Título: Juros - ousadia com responsabilidade
Autor: André Franco Montoro Filho
Fonte: O Estado de São Paulo, 04/03/2006, Economia & Negócios, p. B2

Os superelevados juros praticados no Brasil constituem-se, provavelmente, no mais criticado aspecto da política econômica. Inspirado em Chico Buarque, poderia dizer que os juros são a Geni de nossa economia. E existem razões para tal. Com juros elevados, os investimentos são reduzidos. Com poucos investimentos, o crescimento econômico fica prejudicado e poucos empregos são gerados. O desemprego aumenta com todas as suas mazelas sociais, entre as quais destaca-se o aumento da violência. Com fraco crescimento econômico, a arrecadação tributária não cresce e começam a faltar recursos para os programas sociais exatamente quando eles se tornam mais necessários.

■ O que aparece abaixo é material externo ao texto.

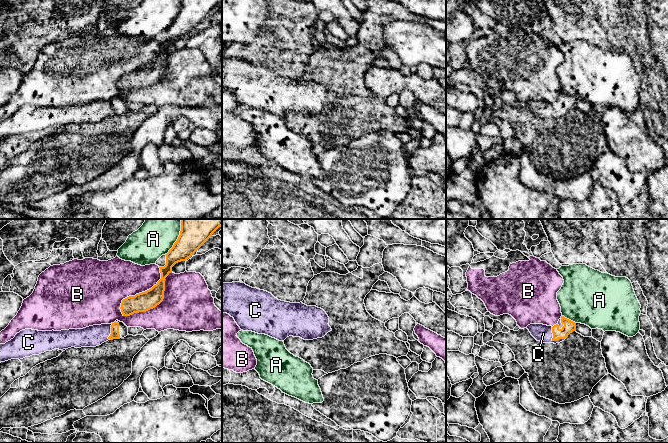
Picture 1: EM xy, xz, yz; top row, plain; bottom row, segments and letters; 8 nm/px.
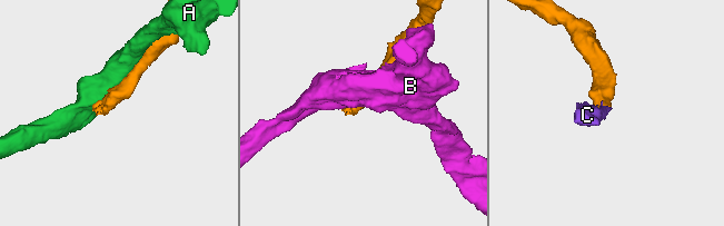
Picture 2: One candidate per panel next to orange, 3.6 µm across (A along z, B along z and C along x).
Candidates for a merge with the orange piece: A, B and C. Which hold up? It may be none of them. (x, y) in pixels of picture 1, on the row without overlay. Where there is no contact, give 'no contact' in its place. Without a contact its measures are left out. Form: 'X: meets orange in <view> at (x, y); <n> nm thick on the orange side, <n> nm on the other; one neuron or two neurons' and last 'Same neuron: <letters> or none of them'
A: meets orange in xy at (177, 15); 200 nm thick on the orange side, 280 nm on the other; two neurons
B: meets orange in xy at (156, 81); 160 nm thick on the orange side, 400 nm on the other; two neurons
C: meets orange in yz at (553, 116); 100 nm thick on the orange side, 140 nm on the other; one neuron
Same neuron: C

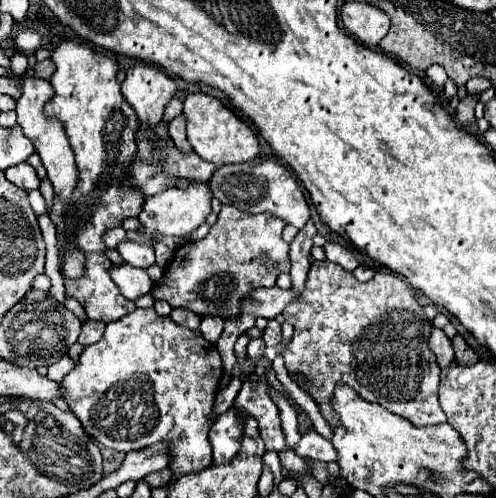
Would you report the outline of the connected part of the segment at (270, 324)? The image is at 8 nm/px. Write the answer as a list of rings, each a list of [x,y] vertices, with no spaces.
[[[275,319],[267,321],[267,327],[263,331],[263,341],[265,341],[265,345],[271,345],[271,347],[275,347],[281,341],[281,325],[279,325],[279,321],[275,321]]]

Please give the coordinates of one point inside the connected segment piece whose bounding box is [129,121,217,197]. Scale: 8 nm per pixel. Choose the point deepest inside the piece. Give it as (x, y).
(158, 164)

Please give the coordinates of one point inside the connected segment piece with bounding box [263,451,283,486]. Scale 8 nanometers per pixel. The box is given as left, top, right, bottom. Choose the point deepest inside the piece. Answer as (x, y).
(270, 460)

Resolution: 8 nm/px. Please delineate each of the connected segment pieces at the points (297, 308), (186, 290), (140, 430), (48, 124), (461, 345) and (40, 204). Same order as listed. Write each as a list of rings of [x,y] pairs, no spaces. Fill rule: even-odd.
[[[313,261],[303,295],[285,307],[283,317],[295,327],[289,349],[283,353],[285,367],[289,373],[301,373],[307,377],[307,381],[313,383],[309,395],[317,401],[329,425],[333,425],[329,397],[333,395],[333,387],[337,383],[353,387],[365,401],[379,403],[381,407],[411,421],[415,427],[439,425],[447,421],[437,399],[441,367],[437,365],[437,359],[427,345],[431,321],[423,313],[423,307],[417,303],[409,283],[403,281],[403,277],[395,273],[375,273],[373,279],[361,283],[353,277],[353,273],[341,269],[339,265],[329,261]]]
[[[223,205],[217,217],[217,223],[211,227],[209,235],[195,243],[185,243],[175,251],[171,263],[167,265],[163,277],[155,281],[153,295],[155,299],[165,299],[171,307],[185,307],[197,315],[221,315],[231,317],[237,313],[237,305],[249,289],[273,287],[279,273],[289,273],[289,245],[283,241],[281,231],[285,223],[269,213],[253,215],[239,211],[233,205]]]
[[[135,307],[129,315],[107,323],[101,341],[85,347],[77,367],[61,381],[65,401],[83,429],[101,445],[129,453],[155,443],[169,447],[169,469],[177,475],[203,471],[213,465],[213,449],[209,429],[213,425],[213,403],[223,377],[221,357],[215,355],[215,345],[203,339],[199,331],[191,331],[171,317],[161,317],[153,307]]]
[[[23,79],[21,81],[21,97],[17,99],[17,123],[21,123],[23,127],[23,133],[27,137],[33,139],[35,143],[35,151],[39,153],[45,169],[47,169],[47,177],[51,179],[53,187],[55,187],[55,193],[57,195],[63,195],[63,197],[69,197],[75,181],[77,181],[77,165],[75,165],[75,157],[73,157],[73,151],[67,143],[67,137],[65,137],[65,129],[63,125],[57,121],[57,119],[51,119],[43,113],[43,107],[47,101],[53,99],[55,91],[51,87],[49,81],[45,79]]]
[[[455,335],[455,337],[451,339],[451,343],[453,343],[453,349],[455,349],[455,361],[457,361],[459,365],[473,365],[473,363],[479,361],[477,353],[465,343],[465,339],[463,339],[461,335]]]
[[[39,189],[29,191],[29,203],[31,203],[31,207],[33,207],[33,211],[35,211],[37,215],[41,215],[41,213],[47,211],[47,207],[45,207],[45,199],[43,199],[43,195],[41,195]]]

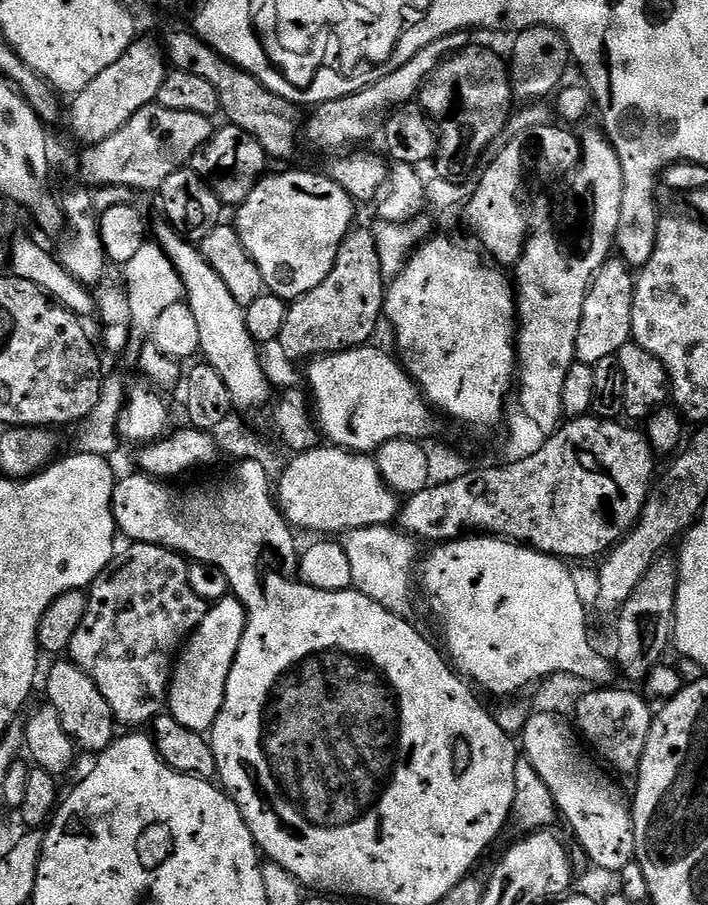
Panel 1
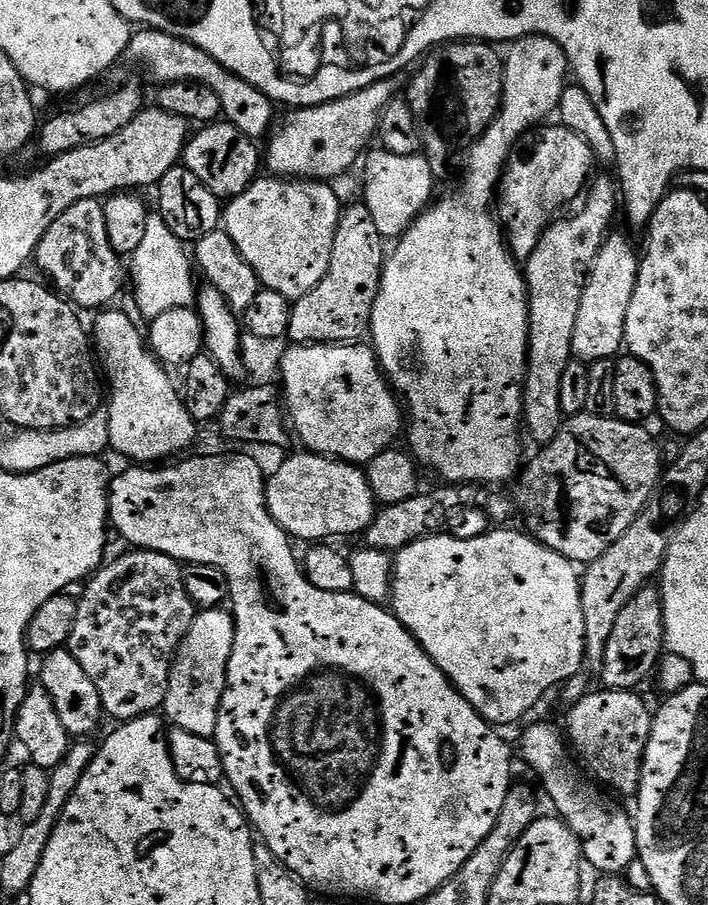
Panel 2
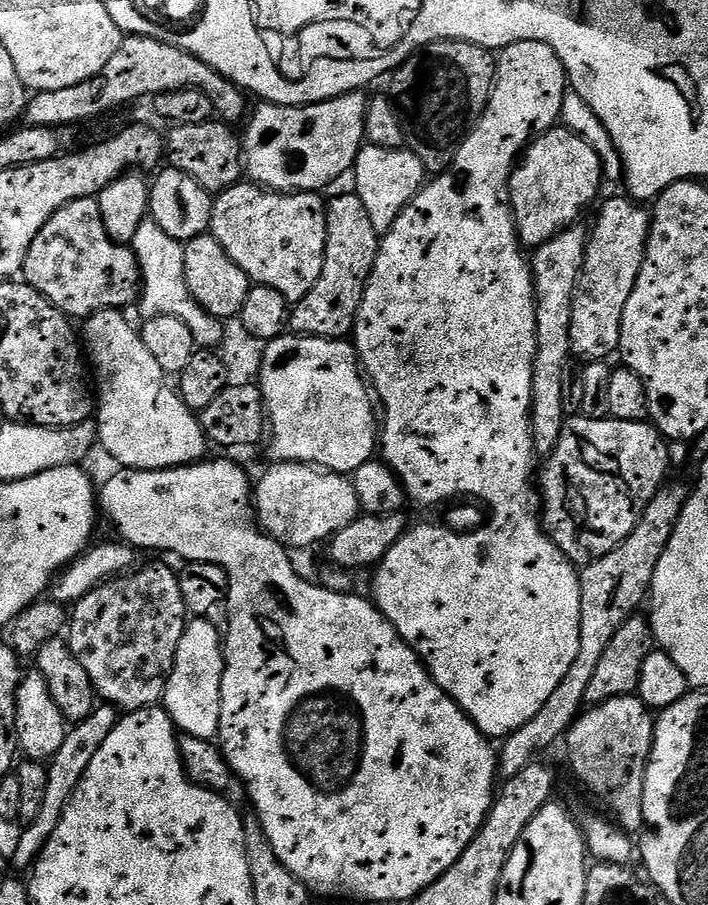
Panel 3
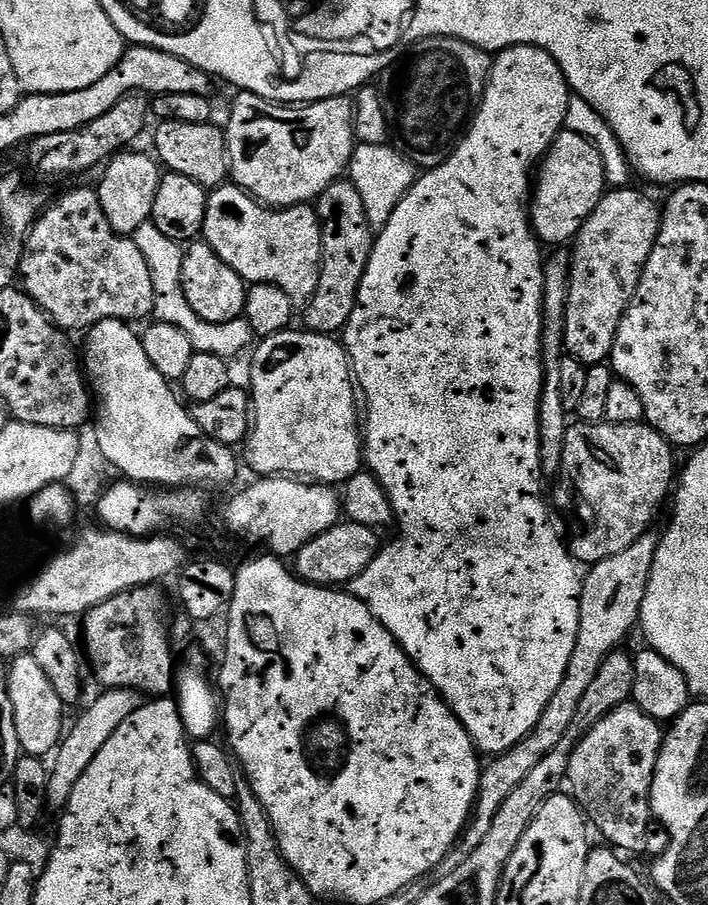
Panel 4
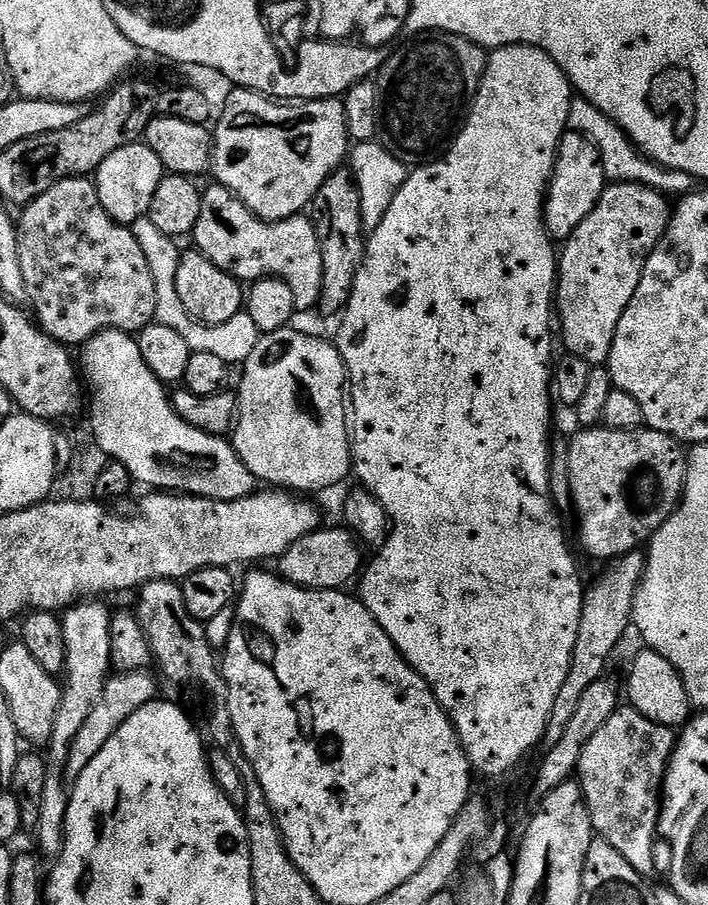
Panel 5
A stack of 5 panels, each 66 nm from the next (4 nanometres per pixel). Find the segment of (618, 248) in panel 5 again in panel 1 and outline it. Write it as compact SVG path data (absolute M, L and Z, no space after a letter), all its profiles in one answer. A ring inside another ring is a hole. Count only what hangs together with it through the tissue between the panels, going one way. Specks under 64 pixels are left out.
M609 258L592 277L586 302L582 306L582 322L578 326L578 342L576 343L576 358L579 363L595 365L602 362L602 358L610 358L622 350L632 340L632 311L634 310L634 290L636 281L633 269L629 268L619 258Z

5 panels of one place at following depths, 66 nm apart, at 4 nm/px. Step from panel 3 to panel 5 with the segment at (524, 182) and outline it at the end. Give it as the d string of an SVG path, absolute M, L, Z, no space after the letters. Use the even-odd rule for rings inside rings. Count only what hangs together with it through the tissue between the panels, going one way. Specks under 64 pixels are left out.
M567 131L560 139L560 155L556 157L556 170L552 173L552 182L548 185L548 194L544 202L544 224L553 241L563 242L586 222L590 210L598 206L606 187L602 158L590 139L574 131Z

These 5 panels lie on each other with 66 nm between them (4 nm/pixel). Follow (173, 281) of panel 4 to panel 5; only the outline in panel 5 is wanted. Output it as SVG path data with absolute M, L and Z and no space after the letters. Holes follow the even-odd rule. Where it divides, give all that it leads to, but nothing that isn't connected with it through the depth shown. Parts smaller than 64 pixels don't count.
M147 218L131 225L131 230L134 238L138 238L138 246L142 246L142 254L146 254L146 262L150 262L150 274L154 274L155 323L170 326L170 330L178 330L178 334L186 338L186 346L190 346L193 353L215 354L230 366L243 365L244 361L250 358L250 354L254 354L254 346L258 346L262 335L258 326L254 326L247 310L234 314L234 318L230 318L230 322L222 326L199 324L186 310L186 306L182 306L182 298L178 298L178 262L182 251L181 245L176 245L179 243L173 237L162 234L162 230L158 230L158 226L154 226L154 222Z

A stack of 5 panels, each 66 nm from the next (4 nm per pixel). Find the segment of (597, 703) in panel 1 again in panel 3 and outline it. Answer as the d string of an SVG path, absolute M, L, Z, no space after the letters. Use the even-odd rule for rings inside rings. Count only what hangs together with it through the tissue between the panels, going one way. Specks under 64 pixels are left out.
M639 695L619 696L581 711L568 730L568 760L572 763L572 772L584 783L584 788L596 800L604 803L609 817L628 834L643 833L644 823L644 787L646 770L652 753L652 743L656 733L653 713L640 701Z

Apesar das críticas generalizadas, o Banco Central, mais especificamente o Comitê de Política Monetária (Copom), permanece com sua política de juros "indecentes". A razão alegada para esta postura é cumprir a meta inflacionária. Como, argumentam eles, o único instrumento disponível para atingir a meta inflacionária são os juros, eles precisam permanecer elevados. Isso porque a política fiscal no Brasil prejudica o combate à inflação. Assim, os altos juros são, em grande parte, conseqüência do desajuste fiscal do setor público brasileiro. Como não é possível aumentar a arrecadação de impostos e contribuições, que já está beirando os 40% do produto interno bruto (PIB), os elevados e crescentes gastos públicos são apontados como a principal causa do desequilíbrio fiscal e, portanto, responsáveis pelos altos juros. Logo, para que os juros baixem, é preciso cortar gastos.

Em linhas gerais, esta explicação é compartilhada por um grande número de conceituados economistas brasileiros. Ocorre, entretanto, que existe uma enorme dificuldade de reduzir os gastos públicos. Assim, as taxas de juros permanecem excessivamente altas e, quando as reduzem, o fazem a passos de cágado.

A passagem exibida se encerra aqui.